- **What is required**:
Continue the forum thread about favorite string quartets from the point where it stops.

- **Excerpt**:
# # # #
# Summer of the String Quartet



## itywltmt (May 29, 2011)

Hi gang! I plan a series of blog posts in July and August on String Quartets and I wanted to get some suggestions. Let's make this a poll of your favorites in the following categories:

1 - Favorite String Quartet, period
2 - Favorite "Spanish" string quartet - from a Spanish composer of of Spanish inspiration
3 - Favorite "French" string quartet - from a french composer of of french inspiration
4 - Favorite Mozart string quartet
5 - Favorite Austrian string quartet
6 - Favorite "Italian" string quartet - - from an Italian composer of of Italian inspiration

Pls make sure we can find complete performances "in the open" on the internet.

The floor is yours!


----------



## Olias (Nov 18, 2010)

1 - Dvorak SQ #12 (aka the "American")
2 - I need to think about that one
3 - Debussy (he only wrote one)
4 - SQ #14 (K387)
5 - If Beethoven counts as Austrian (Holy Roman Empire) then Op 18 #4. It he doesn't then Haydn Op 33 #2 (aka the "Joke")
# # # #
- **Provided data**:
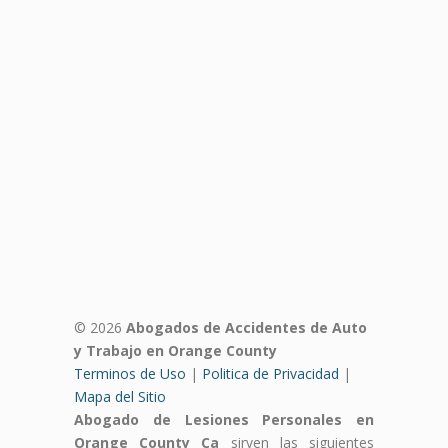
© 2026
Abogados de Accidentes de Auto
y Trabajo en Orange County
Terminos de Uso
|
Politica de Privacidad
|
Mapa del Sitio
Abogado de Lesiones Personales en
Orange County Ca
sirven las siguientes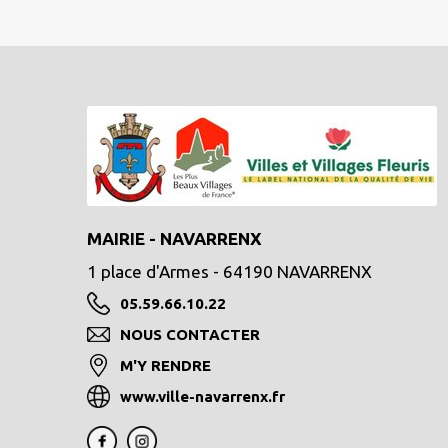
MAIRIE - NAVARRENX
1 place d'Armes - 64190 NAVARRENX
05.59.66.10.22
NOUS CONTACTER
M'Y RENDRE
www.ville-navarrenx.fr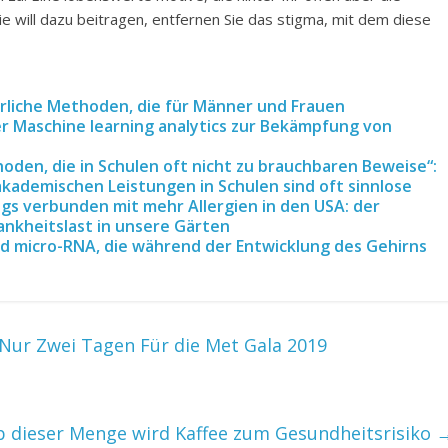
ie will dazu beitragen, entfernen Sie das stigma, mit dem diese
türliche Methoden, die für Männer und Frauen
r Maschine learning analytics zur Bekämpfung von
den, die in Schulen oft nicht zu brauchbaren Beweise“:
akademischen Leistungen in Schulen sind oft sinnlose
gs verbunden mit mehr Allergien in den USA: der
nkheitslast in unsere Gärten
 micro-RNA, die während der Entwicklung des Gehirns
n Nur Zwei Tagen Für die Met Gala 2019
b dieser Menge wird Kaffee zum Gesundheitsrisiko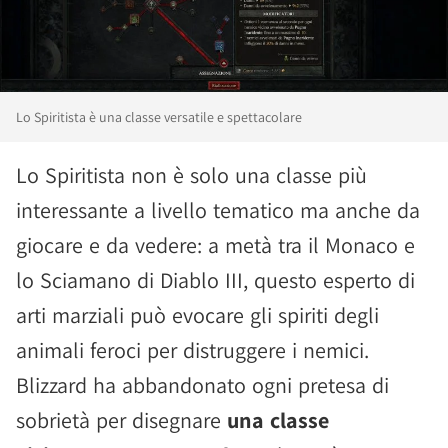
Lo Spiritista è una classe versatile e spettacolare
Lo Spiritista non è solo una classe più
interessante a livello tematico ma anche da
giocare e da vedere: a metà tra il Monaco e
lo Sciamano di Diablo III, questo esperto di
arti marziali può evocare gli spiriti degli
animali feroci per distruggere i nemici.
Blizzard ha abbandonato ogni pretesa di
sobrietà per disegnare
una classe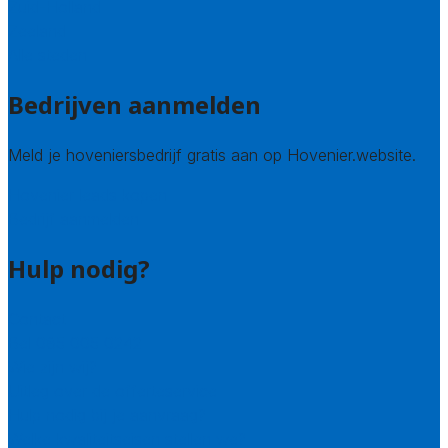
Zuid-Holland
Zeeland
Alle steden
Bedrijven aanmelden
Meld je hoveniersbedrijf gratis aan op Hovenier.website.
Hovenier leads kopen
Bedrijf aanmelden
Hulp nodig?
Contact
Bel 085 005 0242
Wie zijn wij?
Uitleg over de offerteservice
Hulp nodig bij je aanvraag?
Welke kwaliteitseisen stellen we?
# # # #
- **Result of the exercise**:
6 - not familiar enough with Italian SQ to give a good answer


----------



## Nix (Feb 20, 2010)

1. Beethoven: String Quartet in C# minor Op. 131 
2. I'm not sure if I'm familiar with any 
3. Debussy: String Quartet
4. Not familiar enough to make a judgement 
5. Excluding my No. 1... Schubert: String Quartet #15
6. Not familiar with any. 

I'm curious about your questioning... why no mention of Slavic, Russian, or even English or American quartets? All of those have contributed more to the genre then the Spanish or Italian.


----------



## Trout (Apr 11, 2011)

1. Shostakovich No. 8
2. Haven't heard any
3. Ravel: String Quartet
4. Mozart No. 19
5. Beethoven No. 14
6. Verdi: String Quartet

I agree with Nix, there are especially a lot of great Russian string quartets.


----------



## tdc (Jan 17, 2011)

1) Ravel: String Quartet
2) I dunno
3) Ravel : String Quartet
4) Not sure
5) Schubert #14
6) Don't know


----------



## jurianbai (Nov 23, 2008)

best poLL so far...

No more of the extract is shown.